(Beginning of Provided passage)

At Agnostic, we build open-source infrastructure for collaborative blockchain data platforms. One of our flagship tools is clickhouse-evm, a suite of high-performance User Defined Functions (UDFs) that brings native Ethereum decoding and querying capabilities directly into ClickHouse.
While our Go-based implementation has served us well, we've been exploring whether Rust—with its rapidly maturing Ethereum ecosystem—could take us even further. The potential benefits are compelling: better performance, enhanced safety, and improved portability that could make it easier to bring these UDFs to other analytical engines like DataFusion or DuckDB.
At the heart of this exploration is Alloy, a promising Rust library offering composable, well-designed primitives for Ethereum data. Its type system and tooling make it an ideal candidate for building cleaner, more robust decoding logic and ABI handling.
To put this theory to the test, we reimplemented a core piece of our stack in Rust: the evm_decode_event
UDF. The results were encouraging enough that we wanted to share our findings.
This post walks through our benchmarking methodology, compares the Rust and Go implementations, and explores the performance gains, developer experience improvements, and future opportunities this migration unlocks.
Understanding evm_decode_event
Before diving into the benchmarks, let's clarify what evm_decode_event
actually does. Here's a practical example:
SELECT evm_decode_event(
[
evm_hex_decode('0xddf252ad1be2c89b69c2b068fc378daa952ba7f163c4a11628f55a4df523b3ef'),
evm_hex_decode('0x00000000000000000000000063dfe4e34a3bfc00eb0220786238a7c6cef8ffc4'),
evm_hex_decode('0x000000000000000000000000936c700adf05d1118d6550a3355f66e93c9476c6')
]::Array(FixedString(32)),
evm_hex_decode('0x0000000000000000000000000000000000000000000000000000000252e9f940'),
['event Transfer(address indexed,address indexed,uint256)']
) as evt
SETTINGS output_format_arrow_string_as_string=0
Result:
{
"inputs": {
arg0": "0x63DFE4e34A3bFC00eB0220786238a7C6cEF8Ffc4",
"arg1": "0x936C700Adf05d1118D6550A3355f66e93C9476C6",
"arg2": "9981000000"

(End of Provided passage)
(Beginning of The data)

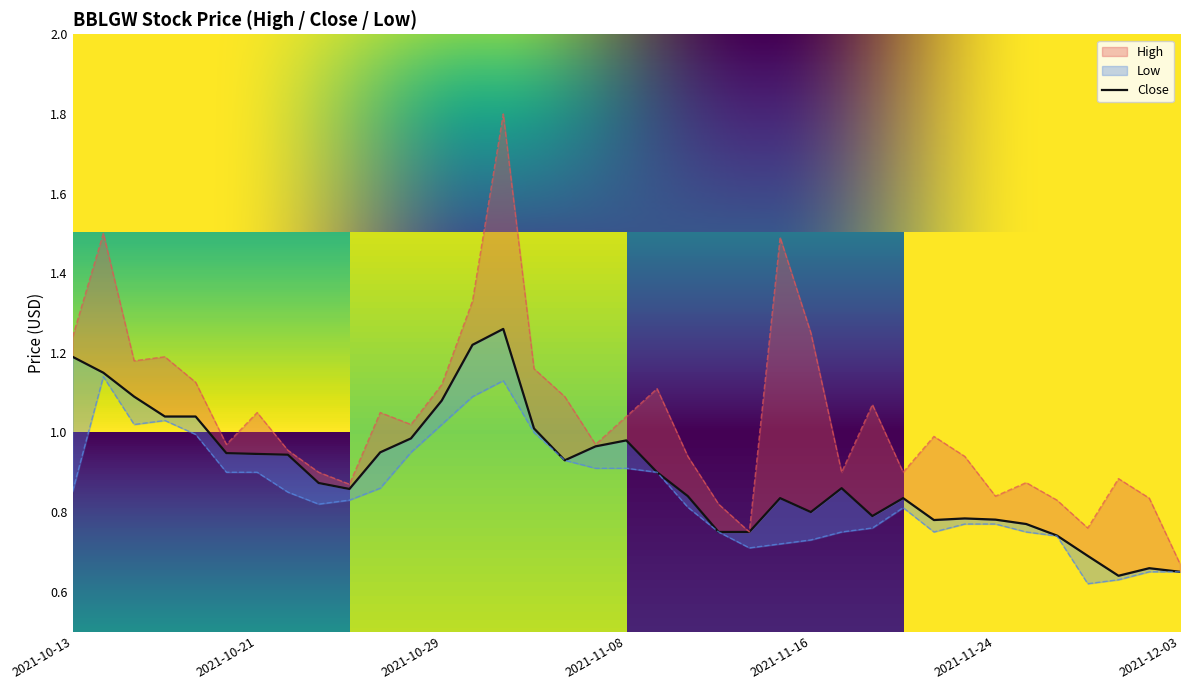

Between 2021-10-21 and 2021-11-03, which is larger?

2021-11-03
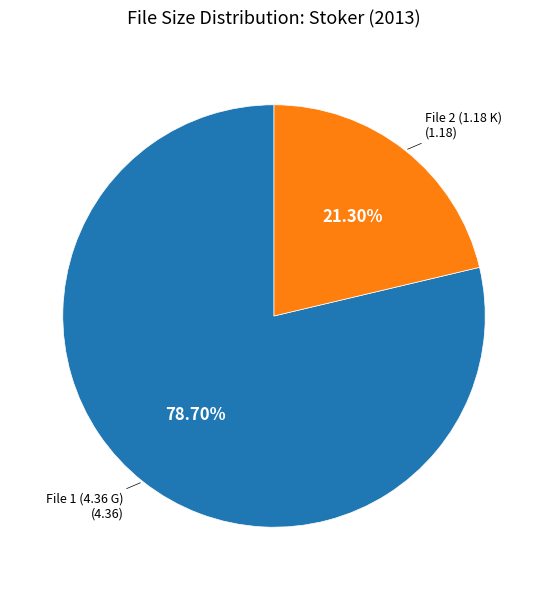

Is there any slice that represents more than half of the pie?

Yes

(End of The data)

#### [To do]
[1] From the clickhouse-evm post, reproduce the text starting with "At the heart" and going on through "this migration unlocks.".
[2] Answer these from the clickhouse-evm post:
(a) In what language was the existing implementation written?
(b) Which Rust library is at the heart of the exploration?
(c) Which other analytical engines are named as places the UDFs might be brought?

#### [Answers below]
[1]
At the heart of this exploration is Alloy, a promising Rust library offering composable, well-designed primitives for Ethereum data. Its type system and tooling make it an ideal candidate for building cleaner, more robust decoding logic and ABI handling.
To put this theory to the test, we reimplemented a core piece of our stack in Rust: the evm_decode_event
UDF. The results were encouraging enough that we wanted to share our findings.
This post walks through our benchmarking methodology, compares the Rust and Go implementations, and explores the performance gains, developer experience improvements, and future opportunities this migration unlocks.

[2]
(a) Go
(b) Alloy
(c) DataFusion and DuckDB